WBAP, First Television Station in Texas
Will Rogers and Amon G. Carter, February 16, 1930. Fort Worth Star-Telegram Archive, University of Texas at Arlington. Courtesy of the Amon Carter Museum of American Art Archives.
Roy Bond, assistant master control supervisor, and R.C. Stinson, director of engineering, starts first broadcast of WBAP-TV from new building at 3900 Barnett, 6 a.m., Sunday, 06/19/1949. Courtesy UTA Libraries Digital Gallery
Texas Thunder Trucks Courtesy NBCDFW Facebook page
Backstory and Context
Shortly following the conclusion of World War II, Fort Worth Star-Telegram founder Amon G. Carter decided that he wanted to expand beyond newspaper and radio coverage. The Federal Communications Commission received his application for a construction permit and license on April 17, 1946. After two and a half years, the first WBAP-TV test signal was transmitted. At the time, WBAP was the first station in Texas, as well as the first station in the American Southwest.
The station planned to officially sign on the evening of September 29, 1948, but President Truman’s visit to the area on his whistle-stop campaign changed their plans. On September 27, WBAP-TV brought a 49-minute broadcast of the President to North Texas viewers. This unofficial beginning to the station’s broadcast life was followed by two days of dead air as the station prepared for their launch as originally scheduled. The first broadcast was a speech from Amon G. Carter followed by the station's first general manager Harold Hough. Also included in the inaugural broadcast was a dedication film from NBC, The Flying X Ranch Boys western variety show, and The Scarlet Pimpernel, a film with Leslie Howard and Merle Oberon. The evening concluded with the first local news broadcast in Texas and the Southwest.
The first reviews of the station were positive, with one Fort Worth Press reporter commenting “…television is here to stay.” The station started off strong and kept its momentum going, earning the Nation’s Best title for the Texas News from the Radio/Television News Director’s Association after its first year in operation. The station brought more historic firsts in broadcasting in its first weekend, such as football game broadcasts directly from the 50-yard line. Over the next six months, the schedule for the station almost tripled air time from 15 hours per week to 35-40 hours with seven-days-a-week programming. National programs from ABC and NBC were aired by the station in its early days with about a week’s delay from the original showing. Multiple local shows, including programs for kids, filled out more of the schedule.

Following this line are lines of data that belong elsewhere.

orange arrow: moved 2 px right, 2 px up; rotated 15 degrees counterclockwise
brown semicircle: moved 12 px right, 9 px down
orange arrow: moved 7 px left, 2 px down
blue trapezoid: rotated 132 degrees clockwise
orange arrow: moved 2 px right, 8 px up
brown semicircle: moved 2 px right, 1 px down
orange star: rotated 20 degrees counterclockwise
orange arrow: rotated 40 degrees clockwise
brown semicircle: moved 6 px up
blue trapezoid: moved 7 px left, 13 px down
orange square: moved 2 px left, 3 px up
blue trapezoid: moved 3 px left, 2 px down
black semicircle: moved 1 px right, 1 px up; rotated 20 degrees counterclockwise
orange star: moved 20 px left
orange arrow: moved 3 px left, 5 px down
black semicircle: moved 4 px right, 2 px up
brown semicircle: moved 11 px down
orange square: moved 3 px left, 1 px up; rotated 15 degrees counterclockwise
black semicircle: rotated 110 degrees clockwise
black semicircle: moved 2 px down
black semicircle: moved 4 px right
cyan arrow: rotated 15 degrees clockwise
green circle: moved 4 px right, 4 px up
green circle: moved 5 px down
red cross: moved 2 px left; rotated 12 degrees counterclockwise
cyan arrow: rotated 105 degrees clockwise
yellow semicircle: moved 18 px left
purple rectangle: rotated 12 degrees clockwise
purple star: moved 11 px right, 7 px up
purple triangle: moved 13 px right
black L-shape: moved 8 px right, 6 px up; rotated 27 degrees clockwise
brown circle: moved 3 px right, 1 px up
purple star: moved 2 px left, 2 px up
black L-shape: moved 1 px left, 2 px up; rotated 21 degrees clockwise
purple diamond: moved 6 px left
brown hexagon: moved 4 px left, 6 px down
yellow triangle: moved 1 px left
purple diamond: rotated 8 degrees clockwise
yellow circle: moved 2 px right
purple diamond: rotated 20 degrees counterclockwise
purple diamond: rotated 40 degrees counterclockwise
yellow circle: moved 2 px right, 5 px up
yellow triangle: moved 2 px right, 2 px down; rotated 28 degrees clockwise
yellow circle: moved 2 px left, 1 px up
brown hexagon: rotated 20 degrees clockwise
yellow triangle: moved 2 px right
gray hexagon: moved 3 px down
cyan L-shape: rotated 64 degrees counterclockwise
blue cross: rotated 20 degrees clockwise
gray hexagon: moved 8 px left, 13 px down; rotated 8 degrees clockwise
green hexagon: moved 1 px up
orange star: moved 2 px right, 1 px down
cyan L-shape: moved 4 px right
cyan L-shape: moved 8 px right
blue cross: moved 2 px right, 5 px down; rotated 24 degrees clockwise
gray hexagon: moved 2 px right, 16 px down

An estimated 16,000 television sets populated the Dallas-Fort Worth area by the end of WBAP’s first year. The station set another milestone on October 31, 1949, with “Weather Telefacts with Harold Taft,” the Southwest’s first professional weather reporting program. January 1, 1953, brought the live telecast of the Cotton Bowl with NBC and WBAP with the Rose Bowl following. WBAP-TV developed a reputation for having great foresight. Way back in 1949, WBAP placed an order for RCA color television equipment, requesting it be delivered when ready. On April 9, 1954, this delivery made WBAP-TV the only Texas television station to broadcast in color from the NBC television network. About a month later, a three-hour studio color broadcast was staged, where the chairman of the board of Radio Corporation of America David Sarnoff and Amon Carter, Sr. threw the switch to initiate the first live local color telecast in Texas.
Over the following decades, WBAP continued setting precedents and winning awards as a television station. The first color tape recorder in Texas was installed in 1959. Sigma Delta Chi awarded the top national television news award and bronze medallion to WBAP in 1963 for its coverage of President Kennedy’s visit to Texas. 1966 saw another first when the station featured all-color news film. A major milestone in WBAP’s lifetime was in 1974 when the TV station and newspaper were separated, with the Star-Telegram being sold to Capital Cities Communications and WBAP going to LIN Broadcasting, becoming known as KXAS-TV. Despite this change, the station continued making history in 1977 with the first live intercontinental satellite report from London to DFW. As computer technology began rapidly improving, so did that of the station’s weather and internet services, becoming the first station to provide 24-hour local updates to a Local Weather Station and offering full online computer access.
Today, the station is known for its weather coverage that includes the Texas Thunder Truck (2015), an extended Ford F-250 Super Duty with groundbreaking technology that allows crews to chase and report weather live from anywhere, the S-Band Radar (2016), which is the most powerful TV radar in North Texas, and the state-of-the-art mobile Doppler Radar, Texas StormRanger, which was added to the station’s storm chasing fleet in 2017. A special broadcast on October 6, 2018, called “70 Years of Innovation,” celebrated the station’s impact on North Texas over its life.